What is plotted is wholesale prices, rather than retail prices, but it is likely to be similar in the long run (businesses will tend to pass wholesale inflation onto the consumer.) As you can see, commodities tend to be extremely cyclical, with massive ascents, followed by equally massive collapses. Historically, as the chart tries to point out, commodities have risen during war. The present rise in commodity prices (2000 to 2007) doesn't seem to have been due to a war (unless you consider the Iraqi war, which wasn't much of a war, to be significant.) Instead, the present rise seems to be based on increased demand from emerging markets.

Commodity bulls need to keep this chart in mind (preferably extended to 2000) and realize that commodities have always been cyclical. Although many seem to think that this isn't the case due to emerging markets such as China, India and Brazil, they often forget that Europe, Japan, and USA were emerging after WWII. We also had similar emerging markets in the 1800's. China may be a big emerging market but USA in the 1800's was too. Yet even with this rising country called United States of America, commodities were cyclical back then.

There is one thing, statistically-speaking, that is on the side of commodity bulls. This chart clearly shows that commodities rise for about 20 years (full cycle ranges from around 30 years to 56 years.) So, if history were to be repeat to a large degree, it may be possible for commodities to rise further. Given how the current commodity bull market started around 1998 (botton in oil,) we have had a 10 year bull market. The question is whether it will last another 10 years or have we seen the end of it?

British Interest Rates in the Very Long Term

This is the longest interest rate chart I have seen. It plost the British long-term rates for the last 239 years, up to 1970. Rates rose near the end of the chart and into the 70's due to high inflation (arising from policy mistakes, war in the middle east, etc.) Presently, British rates have fallen due to the deflationary bust in housing.

The important thing I notice is that, in the very long run, rates have stayed between 3% to 5% for the most part. Britain was on the gold standard in various periods (deflation more common under hard currencies) but, even then, the range has been very narrow.

South Seas Bubble

This chart depicts the infamous South Seas bubble. The shares of South Sea Company rose a little more than 5x within one year! It is one of the largest stock market bubbles in human history. I'll probably write this up in a future post.

Could Have Been Better

This book could have been so much better if it were updated to the present and included some new charts. Some of the long-term valuation charts seem to be missing a big chunk of the story, given how the post-1987 world isn't shown. More importantly perhaps, it would have been nice if there were charts of the technology bubble, which the reader could compare against the railroad bubble. It's kind of amazing to realize that the investing landscape in the last 20 years, since the original edition, has been so different.
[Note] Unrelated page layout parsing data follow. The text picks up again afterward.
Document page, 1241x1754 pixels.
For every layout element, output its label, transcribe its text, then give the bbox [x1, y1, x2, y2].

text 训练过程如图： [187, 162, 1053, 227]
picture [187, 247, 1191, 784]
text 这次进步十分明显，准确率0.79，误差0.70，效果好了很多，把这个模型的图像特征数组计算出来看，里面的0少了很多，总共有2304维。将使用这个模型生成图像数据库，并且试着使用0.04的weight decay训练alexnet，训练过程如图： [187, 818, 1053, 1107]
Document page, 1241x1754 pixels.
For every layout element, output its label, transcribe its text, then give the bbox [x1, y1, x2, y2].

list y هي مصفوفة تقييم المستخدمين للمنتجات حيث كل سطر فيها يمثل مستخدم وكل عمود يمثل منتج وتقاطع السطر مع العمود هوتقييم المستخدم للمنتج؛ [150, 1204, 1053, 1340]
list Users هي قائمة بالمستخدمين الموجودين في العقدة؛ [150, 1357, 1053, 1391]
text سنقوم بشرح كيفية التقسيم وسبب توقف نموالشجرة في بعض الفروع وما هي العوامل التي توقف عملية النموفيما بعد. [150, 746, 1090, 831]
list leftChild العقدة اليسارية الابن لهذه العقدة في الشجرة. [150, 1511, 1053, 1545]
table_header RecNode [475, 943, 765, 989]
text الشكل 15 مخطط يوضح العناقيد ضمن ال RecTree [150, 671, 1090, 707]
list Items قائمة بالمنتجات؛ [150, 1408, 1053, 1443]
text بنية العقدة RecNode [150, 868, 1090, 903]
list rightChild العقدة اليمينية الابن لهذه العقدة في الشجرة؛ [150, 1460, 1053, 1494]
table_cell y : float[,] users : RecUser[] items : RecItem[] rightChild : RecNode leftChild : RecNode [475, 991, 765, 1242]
The lack of updated charts misses out on this story.

The book is also printed on "cheap" paper with very little colour (seems like a maximum of 3 colours.) Although it's fine for reference purposes, it isn't quite like the high-quality coffee-table books on travel, photography, or the like.

Final Word

Having said all that, I still recommend this book--not a high recommendation, but more middle of the road--given how it brings together various historical charts, many of them likely impossible for the non-professional to access. The inclusion of several important charts, including the South Sea Bubble and the Railroad boom, makes it worthy enough for a consideration.